* **Excerpted passage**
####################

# Need great trainer in Phoenix Area



## EwaN (Aug 9, 2013)

We have 2 GSD'S, they constantly in training since 1,5 year..

Unfortunately we are not 100% successful with getting dog fear out of our 2 year old GSD.

We are looking for trainer in Phoenix area who will be able to provide specialized training. 

Anybody knows great trainer in Phoenix area?

Suggestions are greatly appreciated.


----------



## PHXGSD (Aug 8, 2013)

Ewan,

The trainer I go to is in PV. It's a school called Arizona Dog Sports. They also have a GS only class on Sundays. 

Here is the link to the trainers:

Phoenix Dog Agility Trainers - Dog Agility Classes - Indoor Dog Agility - Phoenix AZ (Lynn Brand is our trainer)

Here is the link to home page:

Phoenix Indoor Dog Agility, Obedience & Sports Classes - Indoor Dog Gym

The classes are affordable. Ranging from $150 to $180 for six weeks (one day per week).


----------



## MickeyD (Nov 8, 2011)

*Training in Phx*

The White German Shepherd Rescue holds weekly training classes "rescue boot camp" on a drop-in donation basis. The trainer (Bert) is very experienced with German Shepherds and socialization and behavior issues. We train with them a lot to keep our two GSD's socialized.

####################

* **Exercise requirements**
Repeat word for word the stretch of the Phoenix trainer thread that opens with the words "The classes are" and closes with "two GSD's socialized.".

* **Information shown**
####################

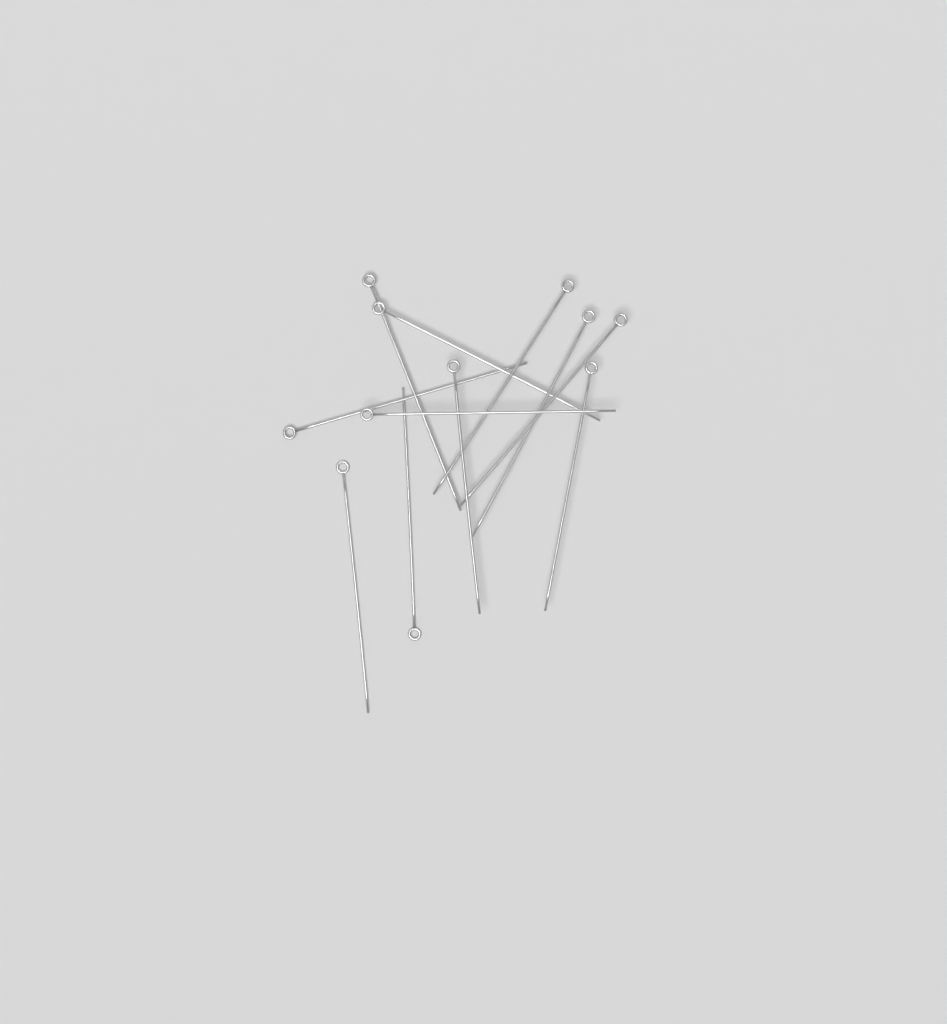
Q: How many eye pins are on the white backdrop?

####################

* **Result of the exercise**
The classes are affordable. Ranging from $150 to $180 for six weeks (one day per week).


----------



## MickeyD (Nov 8, 2011)

*Training in Phx*

The White German Shepherd Rescue holds weekly training classes "rescue boot camp" on a drop-in donation basis. The trainer (Bert) is very experienced with German Shepherds and socialization and behavior issues. We train with them a lot to keep our two GSD's socialized.